Baidy Aribot-Hamed Bakayoko : deux grands amis avec les mêmes valeurs d’humanisme
Depuis l’annonce du décès d’Hamed Bakayoko en Allemagne de suite d’un cancer de foie, les hommages se multiplient à la mémoire du célèbre premier ministre ivoirien. La modestie, l’humilité et la largesse du défunt ont traversé les frontières de la Côte d’Ivoire. En Guinée, sur la toile de plus en plus d’internautes ont rendu un hommage au désormais Feu Hamed Bakayoko.
Sur les réseaux sociaux, en parlant de l’ancien premier ministre et ministre de la défense d’Alassane Ouattara, ils sont nombreux les internautes à faire un trait d’union entre M. Bakayoko et Baidy Aribot, actuel vice-gouverneur de la Banque centrale. Connus pour leur amitié historique, les deux hommes d’Etat partagent les mêmes valeurs humanistes dont l’altruisme est le principal point cardinal. Deux amis, un esprit de solidarité, c’est la quintessence du caractère de ces hauts responsables de la haute sphère de l’Etat
Entre les deux amis, la différence est très mince. Contrairement à Hamed Bakayoko qui n’a que son bac comme diplôme, Baidy Aribot a fait des brillantes études universitaires. La modestie, l’humilité, l’esprit d’ouverture et le don de soi, Baidy Aribot l’a fait depuis des nombreuses décennies. Bien avant qu’il n’occupe des hautes fonctions de l’Etat, il a fait toujours parler son cœur. La preuve, il est l’unique cadre parmi tous les ministres et directeurs généraux que les Guinéens comparent à Hamed Bakayoko. Pourtant, en termes des moyens financiers, il ne peut se comparer à bien des super-ministres et des grands commerçants. Mais quand on parle de l’humilité et de la largesse on pense immédiatement à Baidy Aribot. C’est pour cette raison sans doute que les Guinéens le comparent au défunt premier ministre.
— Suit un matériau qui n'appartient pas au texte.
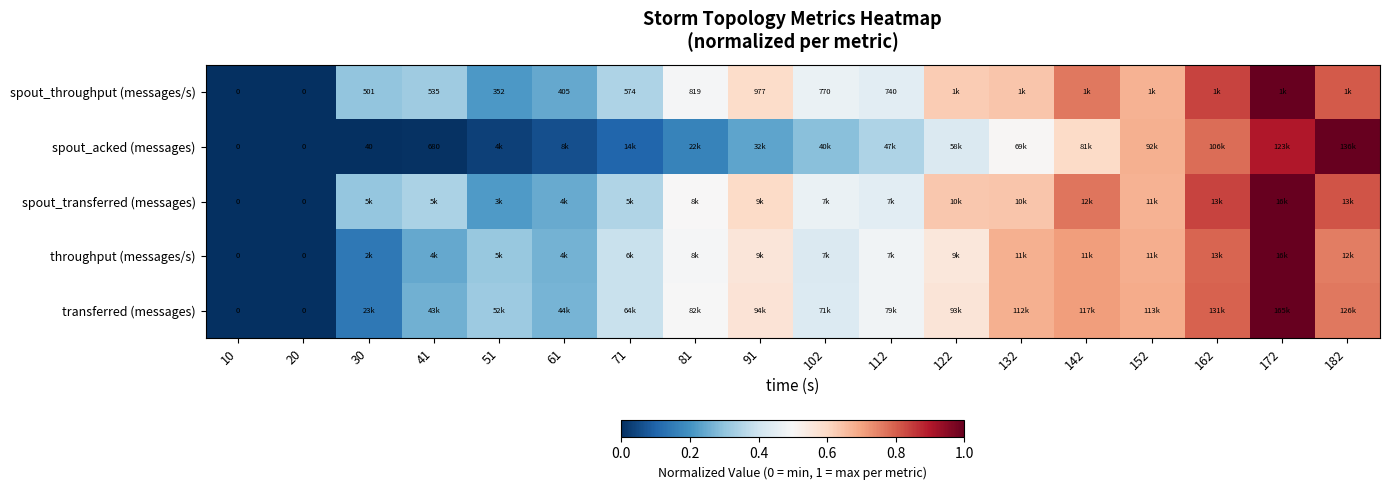

Is the value of spout_acked (messages) at 41 greater than the value of spout_throughput (messages/s) at 91?

No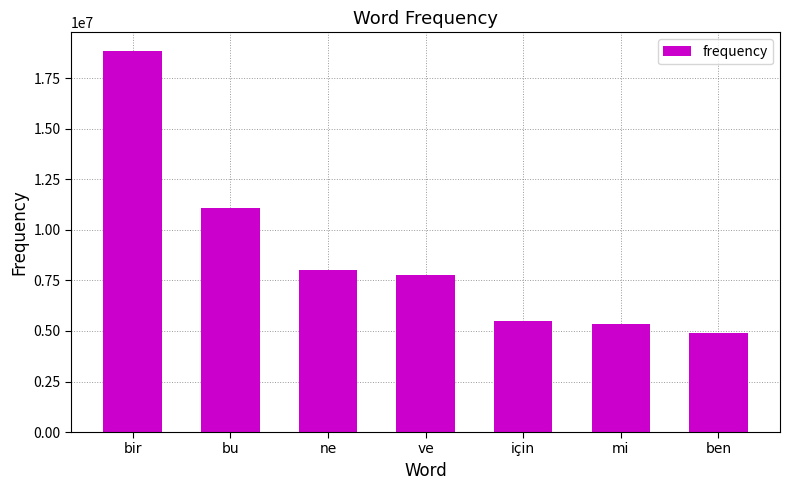

Which label corresponds to the largest value in the chart?

bir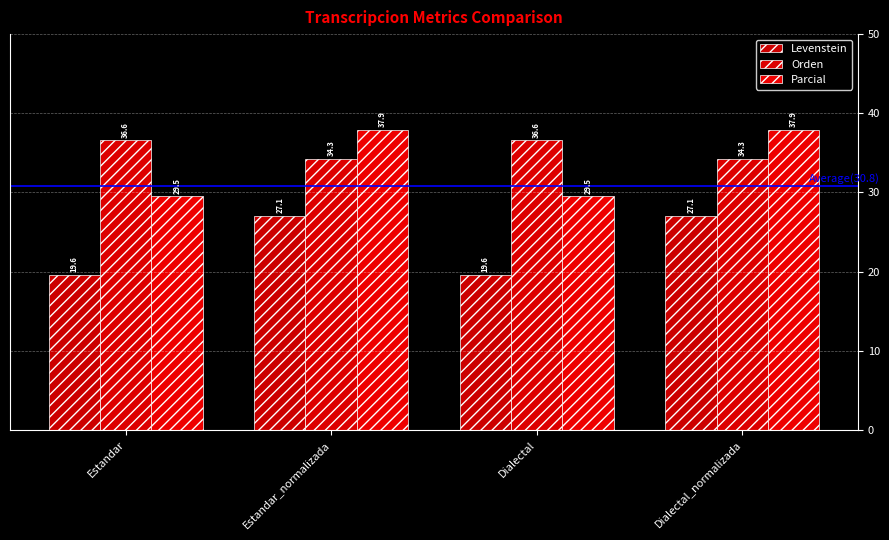

How many groups of bars are there?

4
« Quand je vois Monsieur Baidy Aribot, je vois un Hamed Bakayoko paix à son âme. Baidy Aribot a un cœur bon, il donne sans arrière pensé. Il écoute, il aime aller à la rencontre des gens, j’en suis témoin« , a écrit l’humoriste Commando Moustik.
A Kaloum, avoir un tête à tête avec le vice-gouverneur est plus facile que de rencontrer un simple fonctionnaire de l’administration guinéenne. Ouvert et accessible, le domicile du « Chérif de Kaloum » ne désemplit pas. Contrairement à la majorité des hauts cadres de l’Etat notamment les ministres et les directeurs des régies financières, aucun dispositif sécuritaire n’est visible devant son domicile.
Vieilles personnes, handicapés, mendiants, jeunes, footballeurs, artistes et femmes chômeurs sont reçus avec tous les honneurs par le vice-gouverneur de la BCRG. Chaque personne qui vient exposer son problème repart avec sa préoccupation résolue. Par exemple, à Kaloum, Baidy Aribot collabore avec des nombreuses pharmacies. Des malades viennent se procurer gratuitement des produits prescrits dans leurs ordonnances. A la fin du mois M. Aribot règle toutes les factures avec les pharmacies.
Très humble et modeste, le numéro deux de la Banque centrale n’hésite pas à se rendre dans les quartiers pour partager les quotidiens des pauvres citoyens. Il prend de taxi pour rejoindre les bars de fortune pour boire du café et discuter avec les jeunes. La mort d’Hamed Bakayoko a donné de leçon aux jeunes guinéens qui ont décidé d’honorer et de remercier Baidy Aribot de son vivant pour ce qu’il fait à la Guinée. Car pour eux, c’est le moment de le faire.